Try reading that as:

> The non words were gems. Blurishness... why did I say yes to that?

judk · on June 26, 2014

Apropos, the title spells Ghent differently from the domain name.

impy · on June 26, 2014

Ghent is the English translation of the Belgian city Gent.

namenotrequired · on June 26, 2014

Non native, 67%.

yread · on June 26, 2014

for science! Non-native: 81%

EDIT: and 0 non-words

hornd · on June 26, 2014

Pretty impressive! Native speaker: 69%.

Leaned on the side of `no`: 0 non word yesses at least.

pc86 · on June 26, 2014

Yes given the admonishment about "heavy penalties" at the beginning I hit no on any word I was on the fence about (and accidentally when I got to "triennially"). 71% as a native speaker.

sean_the_geek · on June 26, 2014

non-native : 67% It's good to hear that I know 67% of English words.

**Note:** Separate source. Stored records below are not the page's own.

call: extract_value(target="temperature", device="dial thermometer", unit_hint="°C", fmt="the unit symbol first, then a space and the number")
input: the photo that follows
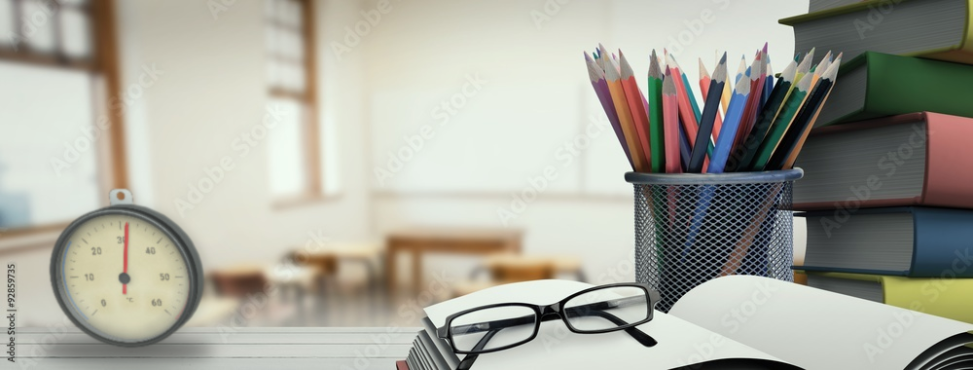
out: °C 32
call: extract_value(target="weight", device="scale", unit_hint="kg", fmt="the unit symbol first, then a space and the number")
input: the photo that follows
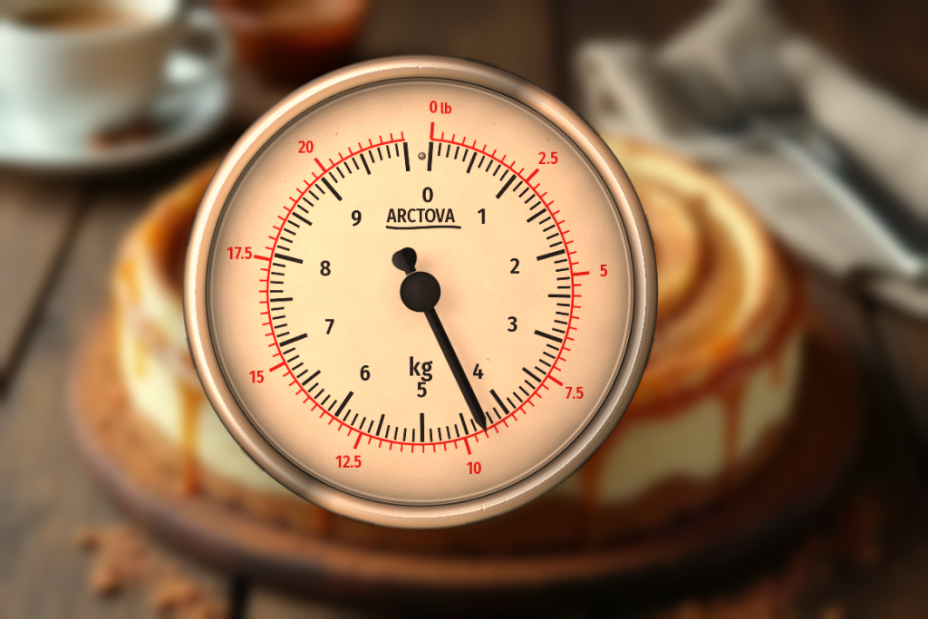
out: kg 4.3
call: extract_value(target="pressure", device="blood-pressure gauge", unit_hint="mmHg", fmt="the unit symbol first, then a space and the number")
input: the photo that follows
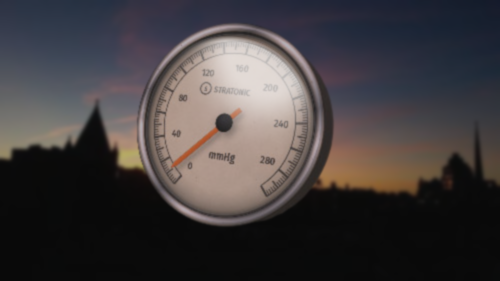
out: mmHg 10
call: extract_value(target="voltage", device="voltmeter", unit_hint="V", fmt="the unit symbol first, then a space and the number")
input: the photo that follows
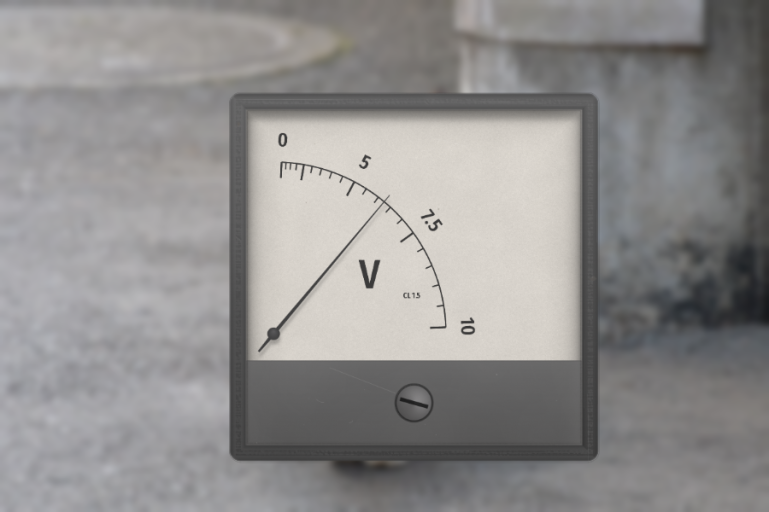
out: V 6.25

anathebealio · on June 26, 2014

I wish they had the statistics available for people who complete the test. It would be interesting to look at how native speakers and non native speakers differ.

coriny · on June 26, 2014

OK, I failed this test before I even got to it. Apparently you are only allowed to put one country in the "Where did you grow up in?" question. I don't know why they aren't interested in the verbal abilities of the large number of people whose parents weren't sedentary - e.g. military, mining industry, diplomats, aid, disaster, mega-construction etc etc.

/whine over.

EDIT: Also, no way to communicate this flaw to them (I'm not on Twitter).

pc86 · on June 26, 2014

Well, there is a way to communicate this flaw to them. You've just chosen not to participate in that medium.

coriny · on June 26, 2014

True. I could also walk over to the place and tell them in person (after a flight and a drive etc). My thoughts are that if you are asking people to volunteer to contribute, expecting people to sign up to a third party in order to communicate is not "frictionless". After all, there is thing called email that's been around for a while and is used by, pretty much, everyone. Also post forms. The main reason for using Twitter (my belief) is to get your users to promote you for free.

Luc · on June 26, 2014

Oops, you closed the whine tag too early!

coriny · on June 26, 2014

I know! That's annoying me as well! ;)

codeulike · on June 26, 2014

Because having a multi-select plays havoc with stats.

coriny · on June 26, 2014

Which is a terrible excuse for putting a fundamental flaw into the analysis. It's building a big assumption into the model that's known not to hold true in reality. Especially as the mis-represented cohort will, linguistically, be one of the most interesting - likely above average intelligence and a very different exposure to language. I suspect personally it's an oversight.

EDIT: Or, as is dawning on me, I might have missed a bit of sarcasm?

judk · on June 26, 2014

Indeed, reality has a nasty habit of confounding our models.